The end result of bucking bales.
Bales stacked in the toolshed. Picture by Mike Moore

8 Responses

  1. Lots and lots of memories….
    Today thinking about it makes me tear up. The farm family is united by cords that can’t be broken….and God made each of us for such a time as this.
    Just a thought….
    Do they bale hay in heaven Gary?

    • amy@amyharkemoore.com

      If they do, Dad is tossing those bales to the top of the load, no shoulder injuries holding him back anymore! 🙂

  2. Kelly Dunn

    My first experience with bucking hay was two years ago helping on the Harke farm. I enjoy being the driver.

    • amy@amyharkemoore.com

      Thanks for the comment, Kelly. Occasionally I’d drive, too, but I actually did a better job stacking. 🙂

  3. What a beautiful memory… It made me quite calm to read it, actually. And I have a feeling more and more folks are going to be going back to the old ways of doing things. Half the country seems to be taking a giant step back putting more and more space between then and the future. Loved this Amy.

    Calen~
    Impromptu Promptlings

    • amy@amyharkemoore.com

      Thanks, Calen! I was in the mood for something a little sentimental with Father’s Day and all. Missing my dad. 🙂

  4. Loved this Amy!! Brought back memories of cousins getting together on the farm. I know my kids loved it and always looked forward to coming there. Time goes by so fast now and it’s great to have those smiling memories!

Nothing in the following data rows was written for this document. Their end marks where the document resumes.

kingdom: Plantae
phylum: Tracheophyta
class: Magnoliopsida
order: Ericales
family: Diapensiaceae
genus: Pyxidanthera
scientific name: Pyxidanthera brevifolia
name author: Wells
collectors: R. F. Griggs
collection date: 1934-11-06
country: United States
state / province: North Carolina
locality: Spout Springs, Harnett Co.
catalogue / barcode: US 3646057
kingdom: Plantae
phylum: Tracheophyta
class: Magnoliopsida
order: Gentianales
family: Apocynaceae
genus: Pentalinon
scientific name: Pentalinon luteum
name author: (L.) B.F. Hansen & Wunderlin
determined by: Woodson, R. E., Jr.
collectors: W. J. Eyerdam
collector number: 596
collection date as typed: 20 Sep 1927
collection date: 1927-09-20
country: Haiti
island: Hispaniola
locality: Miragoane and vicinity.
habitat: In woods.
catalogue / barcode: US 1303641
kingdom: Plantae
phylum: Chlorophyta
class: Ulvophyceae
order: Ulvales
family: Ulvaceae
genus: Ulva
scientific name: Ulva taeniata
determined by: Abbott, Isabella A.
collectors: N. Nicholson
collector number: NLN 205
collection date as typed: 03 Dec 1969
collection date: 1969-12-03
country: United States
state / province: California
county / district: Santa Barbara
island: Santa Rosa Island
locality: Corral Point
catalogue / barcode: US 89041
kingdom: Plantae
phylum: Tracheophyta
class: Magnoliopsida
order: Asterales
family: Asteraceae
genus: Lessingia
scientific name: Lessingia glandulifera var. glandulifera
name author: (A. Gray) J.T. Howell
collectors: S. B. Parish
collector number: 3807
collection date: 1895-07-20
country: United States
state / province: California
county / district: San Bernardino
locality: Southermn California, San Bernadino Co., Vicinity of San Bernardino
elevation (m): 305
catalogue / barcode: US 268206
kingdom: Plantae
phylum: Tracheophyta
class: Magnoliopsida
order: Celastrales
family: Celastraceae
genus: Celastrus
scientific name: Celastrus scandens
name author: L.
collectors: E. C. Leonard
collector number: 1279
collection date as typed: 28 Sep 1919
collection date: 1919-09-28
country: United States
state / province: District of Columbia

    • amy@amyharkemoore.com

      Oh my gosh, Kay! So good to hear from you! 🙂 I have many fond memories of you, Karl, and Kori visiting the farm, too. I remember our walks in the woods, and also the time Karl spent the night and he and I went exploring down in the woods and I ended up stepping on a thorn. Ouch! But he gallantly helped me back to the house as I hobbled along. . . Yes, great memories, even with the thorn!